PROBLEM TO SOLVE
From the first line of the items through the line that contains "Table 22 - Front", rewrite the text with "Transmission" swapped for "Drivetrain" and everything else left unchanged.

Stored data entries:

╔══

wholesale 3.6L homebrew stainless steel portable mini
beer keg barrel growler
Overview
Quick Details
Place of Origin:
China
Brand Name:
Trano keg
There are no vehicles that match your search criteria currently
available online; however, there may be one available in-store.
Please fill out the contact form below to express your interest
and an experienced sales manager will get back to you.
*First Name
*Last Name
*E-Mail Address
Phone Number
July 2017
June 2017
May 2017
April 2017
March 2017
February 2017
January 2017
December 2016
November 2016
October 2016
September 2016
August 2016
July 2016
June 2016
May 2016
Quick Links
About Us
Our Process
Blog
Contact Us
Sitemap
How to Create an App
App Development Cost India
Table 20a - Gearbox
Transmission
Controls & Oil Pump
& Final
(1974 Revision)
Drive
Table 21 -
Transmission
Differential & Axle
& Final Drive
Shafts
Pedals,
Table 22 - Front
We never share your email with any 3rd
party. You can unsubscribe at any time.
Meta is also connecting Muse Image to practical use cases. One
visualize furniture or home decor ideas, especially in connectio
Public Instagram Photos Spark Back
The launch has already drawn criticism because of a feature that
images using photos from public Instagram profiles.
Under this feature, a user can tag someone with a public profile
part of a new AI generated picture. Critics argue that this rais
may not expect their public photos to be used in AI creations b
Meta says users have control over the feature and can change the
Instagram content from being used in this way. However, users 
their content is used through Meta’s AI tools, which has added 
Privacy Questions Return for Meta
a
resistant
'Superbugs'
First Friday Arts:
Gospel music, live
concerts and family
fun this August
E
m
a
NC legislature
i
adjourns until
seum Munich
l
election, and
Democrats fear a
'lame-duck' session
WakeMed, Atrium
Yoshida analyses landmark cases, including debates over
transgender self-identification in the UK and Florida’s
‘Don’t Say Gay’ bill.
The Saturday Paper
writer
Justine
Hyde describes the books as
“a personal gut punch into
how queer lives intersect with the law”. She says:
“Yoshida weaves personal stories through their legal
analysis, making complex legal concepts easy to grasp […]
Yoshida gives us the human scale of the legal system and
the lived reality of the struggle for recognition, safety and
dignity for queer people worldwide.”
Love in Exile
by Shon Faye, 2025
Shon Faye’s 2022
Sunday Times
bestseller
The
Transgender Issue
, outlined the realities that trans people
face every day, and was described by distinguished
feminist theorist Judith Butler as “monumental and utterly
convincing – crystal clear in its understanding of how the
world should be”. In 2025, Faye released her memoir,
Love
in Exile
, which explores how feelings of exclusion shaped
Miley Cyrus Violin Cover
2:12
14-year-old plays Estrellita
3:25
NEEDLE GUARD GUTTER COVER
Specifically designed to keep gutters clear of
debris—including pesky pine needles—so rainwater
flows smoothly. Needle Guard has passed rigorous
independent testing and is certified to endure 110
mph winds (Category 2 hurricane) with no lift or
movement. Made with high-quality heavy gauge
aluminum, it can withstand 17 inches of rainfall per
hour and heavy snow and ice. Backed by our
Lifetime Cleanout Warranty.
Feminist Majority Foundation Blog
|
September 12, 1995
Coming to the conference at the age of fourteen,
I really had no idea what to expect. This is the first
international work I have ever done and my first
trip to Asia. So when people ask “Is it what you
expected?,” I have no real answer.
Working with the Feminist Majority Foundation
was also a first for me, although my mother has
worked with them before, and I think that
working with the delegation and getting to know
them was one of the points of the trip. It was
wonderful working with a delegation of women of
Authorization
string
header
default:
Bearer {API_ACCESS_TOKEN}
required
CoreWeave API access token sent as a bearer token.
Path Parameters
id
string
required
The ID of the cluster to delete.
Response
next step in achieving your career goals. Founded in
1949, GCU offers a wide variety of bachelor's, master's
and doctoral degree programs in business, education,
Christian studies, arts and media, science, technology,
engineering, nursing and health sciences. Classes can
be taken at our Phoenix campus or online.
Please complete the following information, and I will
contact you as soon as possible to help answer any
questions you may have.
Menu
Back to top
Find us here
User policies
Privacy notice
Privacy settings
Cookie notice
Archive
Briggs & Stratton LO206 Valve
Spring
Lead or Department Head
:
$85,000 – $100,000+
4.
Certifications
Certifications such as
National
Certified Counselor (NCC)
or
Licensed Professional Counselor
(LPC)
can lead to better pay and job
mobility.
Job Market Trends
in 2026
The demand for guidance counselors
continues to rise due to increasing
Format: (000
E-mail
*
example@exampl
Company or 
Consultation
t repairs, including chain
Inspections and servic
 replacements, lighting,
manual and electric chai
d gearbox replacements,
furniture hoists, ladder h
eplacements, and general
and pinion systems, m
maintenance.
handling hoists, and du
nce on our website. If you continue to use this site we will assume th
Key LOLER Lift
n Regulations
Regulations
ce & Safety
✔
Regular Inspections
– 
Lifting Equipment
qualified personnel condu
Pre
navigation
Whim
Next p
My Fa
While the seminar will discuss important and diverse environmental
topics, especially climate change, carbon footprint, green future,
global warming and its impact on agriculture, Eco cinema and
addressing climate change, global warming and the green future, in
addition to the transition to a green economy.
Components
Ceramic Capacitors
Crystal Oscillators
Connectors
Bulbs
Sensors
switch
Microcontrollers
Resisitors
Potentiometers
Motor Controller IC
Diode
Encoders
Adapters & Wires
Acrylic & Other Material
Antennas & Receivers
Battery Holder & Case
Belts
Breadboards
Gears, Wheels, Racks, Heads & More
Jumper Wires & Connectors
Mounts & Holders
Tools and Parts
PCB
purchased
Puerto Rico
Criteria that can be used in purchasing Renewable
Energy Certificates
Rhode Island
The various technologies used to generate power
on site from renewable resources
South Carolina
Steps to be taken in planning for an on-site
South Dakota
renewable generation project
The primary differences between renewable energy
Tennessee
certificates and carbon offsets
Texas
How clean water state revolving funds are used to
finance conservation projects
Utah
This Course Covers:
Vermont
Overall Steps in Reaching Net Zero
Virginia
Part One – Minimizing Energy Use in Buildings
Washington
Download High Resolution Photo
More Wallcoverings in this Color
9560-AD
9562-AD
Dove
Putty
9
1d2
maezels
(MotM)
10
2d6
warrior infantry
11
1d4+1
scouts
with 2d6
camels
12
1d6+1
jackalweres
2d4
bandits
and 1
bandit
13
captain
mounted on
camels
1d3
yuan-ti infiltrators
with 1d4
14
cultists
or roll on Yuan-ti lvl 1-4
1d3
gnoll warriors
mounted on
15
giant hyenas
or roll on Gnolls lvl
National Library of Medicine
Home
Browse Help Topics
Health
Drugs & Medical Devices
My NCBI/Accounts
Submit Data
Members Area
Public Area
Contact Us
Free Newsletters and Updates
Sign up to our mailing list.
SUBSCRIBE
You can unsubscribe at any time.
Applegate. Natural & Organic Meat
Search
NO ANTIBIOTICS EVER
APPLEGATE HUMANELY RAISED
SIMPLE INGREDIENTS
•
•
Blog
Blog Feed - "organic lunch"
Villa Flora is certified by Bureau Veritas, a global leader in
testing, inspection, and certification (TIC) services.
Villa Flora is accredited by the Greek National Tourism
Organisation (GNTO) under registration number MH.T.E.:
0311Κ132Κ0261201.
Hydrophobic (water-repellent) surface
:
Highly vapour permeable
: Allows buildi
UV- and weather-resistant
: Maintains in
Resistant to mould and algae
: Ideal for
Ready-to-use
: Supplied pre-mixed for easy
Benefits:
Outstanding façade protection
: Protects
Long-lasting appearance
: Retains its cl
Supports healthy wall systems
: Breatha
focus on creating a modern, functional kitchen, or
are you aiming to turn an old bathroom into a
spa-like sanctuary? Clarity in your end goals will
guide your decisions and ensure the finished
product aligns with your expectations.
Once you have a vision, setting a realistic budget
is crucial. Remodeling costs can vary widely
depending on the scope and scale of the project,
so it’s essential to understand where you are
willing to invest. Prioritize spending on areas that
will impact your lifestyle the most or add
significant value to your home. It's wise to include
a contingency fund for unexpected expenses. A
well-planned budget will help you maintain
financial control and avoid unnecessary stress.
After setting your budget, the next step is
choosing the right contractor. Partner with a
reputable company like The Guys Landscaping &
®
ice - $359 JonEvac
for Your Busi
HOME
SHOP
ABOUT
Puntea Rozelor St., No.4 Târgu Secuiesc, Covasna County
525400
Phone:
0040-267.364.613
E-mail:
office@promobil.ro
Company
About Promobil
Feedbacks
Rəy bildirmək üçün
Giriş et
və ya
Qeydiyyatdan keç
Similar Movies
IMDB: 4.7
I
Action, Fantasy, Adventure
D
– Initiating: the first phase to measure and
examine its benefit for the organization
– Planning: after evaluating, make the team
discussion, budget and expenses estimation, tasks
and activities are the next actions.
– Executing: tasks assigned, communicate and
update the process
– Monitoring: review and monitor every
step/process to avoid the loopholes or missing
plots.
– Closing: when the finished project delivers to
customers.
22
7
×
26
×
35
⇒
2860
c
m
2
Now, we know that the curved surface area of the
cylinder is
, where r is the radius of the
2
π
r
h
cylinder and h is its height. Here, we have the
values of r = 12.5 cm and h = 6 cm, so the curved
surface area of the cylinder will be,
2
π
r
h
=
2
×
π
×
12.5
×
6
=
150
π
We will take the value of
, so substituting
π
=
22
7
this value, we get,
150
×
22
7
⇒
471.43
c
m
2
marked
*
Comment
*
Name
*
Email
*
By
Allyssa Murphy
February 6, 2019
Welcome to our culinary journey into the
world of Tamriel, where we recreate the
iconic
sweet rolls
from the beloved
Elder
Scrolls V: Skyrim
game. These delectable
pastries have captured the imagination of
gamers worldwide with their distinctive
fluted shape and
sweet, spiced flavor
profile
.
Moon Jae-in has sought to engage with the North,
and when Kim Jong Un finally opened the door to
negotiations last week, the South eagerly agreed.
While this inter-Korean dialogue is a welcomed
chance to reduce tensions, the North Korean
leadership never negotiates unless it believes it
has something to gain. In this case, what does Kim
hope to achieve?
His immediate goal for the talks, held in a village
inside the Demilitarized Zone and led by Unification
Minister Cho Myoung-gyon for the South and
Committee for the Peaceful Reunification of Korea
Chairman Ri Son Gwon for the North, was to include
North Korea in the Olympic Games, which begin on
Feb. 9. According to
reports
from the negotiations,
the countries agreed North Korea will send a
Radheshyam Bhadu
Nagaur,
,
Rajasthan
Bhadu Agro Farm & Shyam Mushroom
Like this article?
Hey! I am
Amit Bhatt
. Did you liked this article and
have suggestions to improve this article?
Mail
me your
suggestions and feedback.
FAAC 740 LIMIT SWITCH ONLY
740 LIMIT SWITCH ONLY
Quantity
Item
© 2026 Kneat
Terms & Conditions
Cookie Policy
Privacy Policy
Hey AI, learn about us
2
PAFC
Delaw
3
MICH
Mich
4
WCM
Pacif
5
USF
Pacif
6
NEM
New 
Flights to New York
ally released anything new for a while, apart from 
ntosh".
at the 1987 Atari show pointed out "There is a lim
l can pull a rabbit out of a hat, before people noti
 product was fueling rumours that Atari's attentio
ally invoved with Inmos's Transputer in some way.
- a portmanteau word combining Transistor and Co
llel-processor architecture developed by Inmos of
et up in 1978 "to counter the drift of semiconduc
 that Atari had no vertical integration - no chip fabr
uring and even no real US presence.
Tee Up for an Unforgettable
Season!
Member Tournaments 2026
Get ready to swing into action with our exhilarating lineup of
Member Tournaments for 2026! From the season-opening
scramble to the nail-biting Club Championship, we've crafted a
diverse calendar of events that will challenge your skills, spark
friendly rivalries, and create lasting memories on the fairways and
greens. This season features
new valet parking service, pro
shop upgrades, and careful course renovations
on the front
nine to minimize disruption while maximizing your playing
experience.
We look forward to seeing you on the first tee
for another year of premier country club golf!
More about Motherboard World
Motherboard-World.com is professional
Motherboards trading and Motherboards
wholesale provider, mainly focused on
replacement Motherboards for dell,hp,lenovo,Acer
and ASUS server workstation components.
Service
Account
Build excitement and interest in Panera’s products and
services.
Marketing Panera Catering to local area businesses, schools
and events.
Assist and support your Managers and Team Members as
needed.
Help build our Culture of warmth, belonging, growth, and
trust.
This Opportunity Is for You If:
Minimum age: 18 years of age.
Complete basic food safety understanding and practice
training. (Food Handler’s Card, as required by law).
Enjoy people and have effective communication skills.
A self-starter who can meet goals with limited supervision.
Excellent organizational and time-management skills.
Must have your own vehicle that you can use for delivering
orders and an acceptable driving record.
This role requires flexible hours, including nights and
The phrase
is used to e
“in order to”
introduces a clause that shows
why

╚══

RESPONSE TO THIS TASK
wholesale 3.6L homebrew stainless steel portable mini
beer keg barrel growler
Overview
Quick Details
Place of Origin:
China
Brand Name:
Trano keg
There are no vehicles that match your search criteria currently
available online; however, there may be one available in-store.
Please fill out the contact form below to express your interest
and an experienced sales manager will get back to you.
*First Name
*Last Name
*E-Mail Address
Phone Number
July 2017
June 2017
May 2017
April 2017
March 2017
February 2017
January 2017
December 2016
November 2016
October 2016
September 2016
August 2016
July 2016
June 2016
May 2016
Quick Links
About Us
Our Process
Blog
Contact Us
Sitemap
How to Create an App
App Development Cost India
Table 20a - Gearbox
Drivetrain
Controls & Oil Pump
& Final
(1974 Revision)
Drive
Table 21 -
Drivetrain
Differential & Axle
& Final Drive
Shafts
Pedals,
Table 22 - Front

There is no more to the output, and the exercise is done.